Tagmented DNA is eluted in 35 μL of DNA elution buffer.
Library preparation
Library preparation
The amplification of tagmented DNA through PCR is carried out using i7-and i5-Illumina's Nextera-based adapters as per the provider's instructions (Cat. No. 53150).
ATAC sequencing
ATAC sequencing
Pair-end 75 cycle sequencing reads are acquired on the NextSeq 2000 sequencer. A total of 100 million reads are intended per sample. 

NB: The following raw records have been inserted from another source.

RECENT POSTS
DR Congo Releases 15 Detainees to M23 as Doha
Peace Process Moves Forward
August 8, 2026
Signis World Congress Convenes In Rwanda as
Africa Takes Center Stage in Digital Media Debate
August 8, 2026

Processing of ATAC-seq data
Processing of ATAC-seq data
Raw bulk ATAC-seq data undergo a process of pre-alignment quality control, read alignment to the reference genome, and post-alignment processing as described below.
Use FastQ to verify the initial quality of raw sequencing using fastq files.
Use TrimGalore to remove adapters and verify quality of trimming using FastQ.
Use Bowtie2 to map paired-end reads to the reference genome GRCh38/hg38.
Use Samtools to sort and filter reads by removing unmapped and low quality reads, and Bamtools to remove mitochondrial DNA reads.
Remove duplicates using Picard.
At this point of the processing the .bam file contains the filtered aligned reads which can be used to proceed with peak calling.
Protocol references
Buenrostro JD, Wu B, Chang HY, & Greenleaf WJ (2015) ATAC-seq: A Method for Assaying Chromatin Accessibility Genome-Wide. Curr Protoc Mol Biol 109:21 29 21-21 29 29.

Valtcheva MV, et al. (2016) Surgical extraction of human dorsal root ganglia from organ donors and preparation of primary sensory neuron cultures. Nat Protoc 11(10):1877-1888.

Mich JK, et al. (2021) Functional enhancer elements drive subclass-selective expression from mouse to primate neocortex. Cell Rep 34(13):108754.